## Job
All of the records must come back exactly. Please repeat them in full.

## Material to process
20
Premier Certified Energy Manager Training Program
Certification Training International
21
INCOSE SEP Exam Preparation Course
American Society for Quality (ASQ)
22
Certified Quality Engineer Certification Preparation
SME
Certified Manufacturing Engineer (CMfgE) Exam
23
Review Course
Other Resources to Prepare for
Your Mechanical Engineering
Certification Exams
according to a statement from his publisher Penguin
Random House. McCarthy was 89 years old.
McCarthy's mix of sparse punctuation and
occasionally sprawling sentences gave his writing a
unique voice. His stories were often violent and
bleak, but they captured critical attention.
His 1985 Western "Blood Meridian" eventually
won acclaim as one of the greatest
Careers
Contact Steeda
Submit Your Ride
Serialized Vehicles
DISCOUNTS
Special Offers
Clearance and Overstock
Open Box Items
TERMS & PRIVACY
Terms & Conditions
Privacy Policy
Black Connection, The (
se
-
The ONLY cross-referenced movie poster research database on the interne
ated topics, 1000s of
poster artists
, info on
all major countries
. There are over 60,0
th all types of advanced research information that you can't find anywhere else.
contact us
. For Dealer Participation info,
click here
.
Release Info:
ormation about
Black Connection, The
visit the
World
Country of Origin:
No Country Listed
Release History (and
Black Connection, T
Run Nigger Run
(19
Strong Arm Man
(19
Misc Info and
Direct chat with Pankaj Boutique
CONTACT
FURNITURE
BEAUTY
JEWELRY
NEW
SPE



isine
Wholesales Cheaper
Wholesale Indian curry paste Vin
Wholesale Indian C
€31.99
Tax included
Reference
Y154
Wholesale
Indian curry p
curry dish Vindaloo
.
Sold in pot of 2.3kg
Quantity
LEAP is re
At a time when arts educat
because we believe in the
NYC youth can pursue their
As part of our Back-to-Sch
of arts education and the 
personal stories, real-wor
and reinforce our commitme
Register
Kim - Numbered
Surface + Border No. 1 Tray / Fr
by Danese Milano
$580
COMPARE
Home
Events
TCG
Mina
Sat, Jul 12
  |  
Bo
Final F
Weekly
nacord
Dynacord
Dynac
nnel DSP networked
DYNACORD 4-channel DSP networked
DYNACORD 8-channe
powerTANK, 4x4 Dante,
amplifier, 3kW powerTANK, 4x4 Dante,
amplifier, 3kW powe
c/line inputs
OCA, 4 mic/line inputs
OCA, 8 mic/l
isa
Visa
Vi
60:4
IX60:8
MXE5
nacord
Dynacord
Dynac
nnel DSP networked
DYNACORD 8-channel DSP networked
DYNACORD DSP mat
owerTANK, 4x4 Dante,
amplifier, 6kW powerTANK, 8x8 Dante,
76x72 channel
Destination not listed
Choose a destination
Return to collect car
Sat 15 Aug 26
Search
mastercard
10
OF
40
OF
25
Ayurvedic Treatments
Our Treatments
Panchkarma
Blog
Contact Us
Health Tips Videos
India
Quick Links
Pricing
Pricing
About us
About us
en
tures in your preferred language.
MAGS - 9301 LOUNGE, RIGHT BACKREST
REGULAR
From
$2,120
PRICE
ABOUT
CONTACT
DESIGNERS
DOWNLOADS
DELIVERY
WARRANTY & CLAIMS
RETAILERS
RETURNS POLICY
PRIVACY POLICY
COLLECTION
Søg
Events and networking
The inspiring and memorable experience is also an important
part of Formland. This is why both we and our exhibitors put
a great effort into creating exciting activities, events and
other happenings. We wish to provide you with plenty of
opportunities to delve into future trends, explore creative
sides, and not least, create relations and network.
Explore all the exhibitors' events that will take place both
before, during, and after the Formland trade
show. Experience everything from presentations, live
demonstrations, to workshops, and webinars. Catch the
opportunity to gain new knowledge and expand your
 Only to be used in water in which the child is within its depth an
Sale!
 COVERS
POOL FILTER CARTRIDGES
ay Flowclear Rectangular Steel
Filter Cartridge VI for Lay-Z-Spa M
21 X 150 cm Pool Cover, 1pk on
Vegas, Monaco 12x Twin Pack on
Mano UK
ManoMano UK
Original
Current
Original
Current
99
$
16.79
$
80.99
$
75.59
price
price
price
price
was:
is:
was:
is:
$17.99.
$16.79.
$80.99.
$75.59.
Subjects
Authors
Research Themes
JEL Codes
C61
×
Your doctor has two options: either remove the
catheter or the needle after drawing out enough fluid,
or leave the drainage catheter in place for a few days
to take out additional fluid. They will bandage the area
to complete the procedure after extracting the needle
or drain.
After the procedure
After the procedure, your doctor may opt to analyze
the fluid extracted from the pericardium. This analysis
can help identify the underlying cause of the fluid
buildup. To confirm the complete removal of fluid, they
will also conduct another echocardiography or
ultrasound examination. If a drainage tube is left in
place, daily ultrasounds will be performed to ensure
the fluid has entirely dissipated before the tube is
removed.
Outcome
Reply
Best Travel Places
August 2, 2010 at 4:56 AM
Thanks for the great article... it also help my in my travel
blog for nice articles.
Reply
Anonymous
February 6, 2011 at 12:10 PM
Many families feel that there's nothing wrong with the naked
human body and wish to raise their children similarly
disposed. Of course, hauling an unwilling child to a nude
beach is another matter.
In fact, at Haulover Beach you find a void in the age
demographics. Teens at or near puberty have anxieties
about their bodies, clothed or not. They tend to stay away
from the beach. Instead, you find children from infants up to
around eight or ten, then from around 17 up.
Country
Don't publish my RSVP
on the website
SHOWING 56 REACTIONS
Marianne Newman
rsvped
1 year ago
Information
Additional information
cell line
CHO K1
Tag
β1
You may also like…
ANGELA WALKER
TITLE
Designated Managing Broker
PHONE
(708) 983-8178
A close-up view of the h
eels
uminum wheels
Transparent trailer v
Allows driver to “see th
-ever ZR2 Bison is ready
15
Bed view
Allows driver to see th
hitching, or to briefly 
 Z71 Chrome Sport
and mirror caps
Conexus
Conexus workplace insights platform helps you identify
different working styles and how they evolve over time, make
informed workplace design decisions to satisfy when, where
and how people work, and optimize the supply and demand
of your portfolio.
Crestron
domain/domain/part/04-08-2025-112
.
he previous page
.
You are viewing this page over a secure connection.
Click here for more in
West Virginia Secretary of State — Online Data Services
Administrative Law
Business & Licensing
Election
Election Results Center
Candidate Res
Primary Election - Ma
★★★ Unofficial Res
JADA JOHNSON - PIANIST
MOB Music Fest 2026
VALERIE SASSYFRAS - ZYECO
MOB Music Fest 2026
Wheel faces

## Response to this exercise
20
Premier Certified Energy Manager Training Program
Certification Training International
21
INCOSE SEP Exam Preparation Course
American Society for Quality (ASQ)
22
Certified Quality Engineer Certification Preparation
SME
Certified Manufacturing Engineer (CMfgE) Exam
23
Review Course
Other Resources to Prepare for
Your Mechanical Engineering
Certification Exams
according to a statement from his publisher Penguin
Random House. McCarthy was 89 years old.
McCarthy's mix of sparse punctuation and
occasionally sprawling sentences gave his writing a
unique voice. His stories were often violent and
bleak, but they captured critical attention.
His 1985 Western "Blood Meridian" eventually
won acclaim as one of the greatest
Careers
Contact Steeda
Submit Your Ride
Serialized Vehicles
DISCOUNTS
Special Offers
Clearance and Overstock
Open Box Items
TERMS & PRIVACY
Terms & Conditions
Privacy Policy
Black Connection, The (
se
-
The ONLY cross-referenced movie poster research database on the interne
ated topics, 1000s of
poster artists
, info on
all major countries
. There are over 60,0
th all types of advanced research information that you can't find anywhere else.
contact us
. For Dealer Participation info,
click here
.
Release Info:
ormation about
Black Connection, The
visit the
World
Country of Origin:
No Country Listed
Release History (and
Black Connection, T
Run Nigger Run
(19
Strong Arm Man
(19
Misc Info and
Direct chat with Pankaj Boutique
CONTACT
FURNITURE
BEAUTY
JEWELRY
NEW
SPE



isine
Wholesales Cheaper
Wholesale Indian curry paste Vin
Wholesale Indian C
€31.99
Tax included
Reference
Y154
Wholesale
Indian curry p
curry dish Vindaloo
.
Sold in pot of 2.3kg
Quantity
LEAP is re
At a time when arts educat
because we believe in the
NYC youth can pursue their
As part of our Back-to-Sch
of arts education and the 
personal stories, real-wor
and reinforce our commitme
Register
Kim - Numbered
Surface + Border No. 1 Tray / Fr
by Danese Milano
$580
COMPARE
Home
Events
TCG
Mina
Sat, Jul 12
  |  
Bo
Final F
Weekly
nacord
Dynacord
Dynac
nnel DSP networked
DYNACORD 4-channel DSP networked
DYNACORD 8-channe
powerTANK, 4x4 Dante,
amplifier, 3kW powerTANK, 4x4 Dante,
amplifier, 3kW powe
c/line inputs
OCA, 4 mic/line inputs
OCA, 8 mic/l
isa
Visa
Vi
60:4
IX60:8
MXE5
nacord
Dynacord
Dynac
nnel DSP networked
DYNACORD 8-channel DSP networked
DYNACORD DSP mat
owerTANK, 4x4 Dante,
amplifier, 6kW powerTANK, 8x8 Dante,
76x72 channel
Destination not listed
Choose a destination
Return to collect car
Sat 15 Aug 26
Search
mastercard
10
OF
40
OF
25
Ayurvedic Treatments
Our Treatments
Panchkarma
Blog
Contact Us
Health Tips Videos
India
Quick Links
Pricing
Pricing
About us
About us
en
tures in your preferred language.
MAGS - 9301 LOUNGE, RIGHT BACKREST
REGULAR
From
$2,120
PRICE
ABOUT
CONTACT
DESIGNERS
DOWNLOADS
DELIVERY
WARRANTY & CLAIMS
RETAILERS
RETURNS POLICY
PRIVACY POLICY
COLLECTION
Søg
Events and networking
The inspiring and memorable experience is also an important
part of Formland. This is why both we and our exhibitors put
a great effort into creating exciting activities, events and
other happenings. We wish to provide you with plenty of
opportunities to delve into future trends, explore creative
sides, and not least, create relations and network.
Explore all the exhibitors' events that will take place both
before, during, and after the Formland trade
show. Experience everything from presentations, live
demonstrations, to workshops, and webinars. Catch the
opportunity to gain new knowledge and expand your
 Only to be used in water in which the child is within its depth an
Sale!
 COVERS
POOL FILTER CARTRIDGES
ay Flowclear Rectangular Steel
Filter Cartridge VI for Lay-Z-Spa M
21 X 150 cm Pool Cover, 1pk on
Vegas, Monaco 12x Twin Pack on
Mano UK
ManoMano UK
Original
Current
Original
Current
99
$
16.79
$
80.99
$
75.59
price
price
price
price
was:
is:
was:
is:
$17.99.
$16.79.
$80.99.
$75.59.
Subjects
Authors
Research Themes
JEL Codes
C61
×
Your doctor has two options: either remove the
catheter or the needle after drawing out enough fluid,
or leave the drainage catheter in place for a few days
to take out additional fluid. They will bandage the area
to complete the procedure after extracting the needle
or drain.
After the procedure
After the procedure, your doctor may opt to analyze
the fluid extracted from the pericardium. This analysis
can help identify the underlying cause of the fluid
buildup. To confirm the complete removal of fluid, they
will also conduct another echocardiography or
ultrasound examination. If a drainage tube is left in
place, daily ultrasounds will be performed to ensure
the fluid has entirely dissipated before the tube is
removed.
Outcome
Reply
Best Travel Places
August 2, 2010 at 4:56 AM
Thanks for the great article... it also help my in my travel
blog for nice articles.
Reply
Anonymous
February 6, 2011 at 12:10 PM
Many families feel that there's nothing wrong with the naked
human body and wish to raise their children similarly
disposed. Of course, hauling an unwilling child to a nude
beach is another matter.
In fact, at Haulover Beach you find a void in the age
demographics. Teens at or near puberty have anxieties
about their bodies, clothed or not. They tend to stay away
from the beach. Instead, you find children from infants up to
around eight or ten, then from around 17 up.
Country
Don't publish my RSVP
on the website
SHOWING 56 REACTIONS
Marianne Newman
rsvped
1 year ago
Information
Additional information
cell line
CHO K1
Tag
β1
You may also like…
ANGELA WALKER
TITLE
Designated Managing Broker
PHONE
(708) 983-8178
A close-up view of the h
eels
uminum wheels
Transparent trailer v
Allows driver to “see th
-ever ZR2 Bison is ready
15
Bed view
Allows driver to see th
hitching, or to briefly 
 Z71 Chrome Sport
and mirror caps
Conexus
Conexus workplace insights platform helps you identify
different working styles and how they evolve over time, make
informed workplace design decisions to satisfy when, where
and how people work, and optimize the supply and demand
of your portfolio.
Crestron
domain/domain/part/04-08-2025-112
.
he previous page
.
You are viewing this page over a secure connection.
Click here for more in
West Virginia Secretary of State — Online Data Services
Administrative Law
Business & Licensing
Election
Election Results Center
Candidate Res
Primary Election - Ma
★★★ Unofficial Res
JADA JOHNSON - PIANIST
MOB Music Fest 2026
VALERIE SASSYFRAS - ZYECO
MOB Music Fest 2026
Wheel faces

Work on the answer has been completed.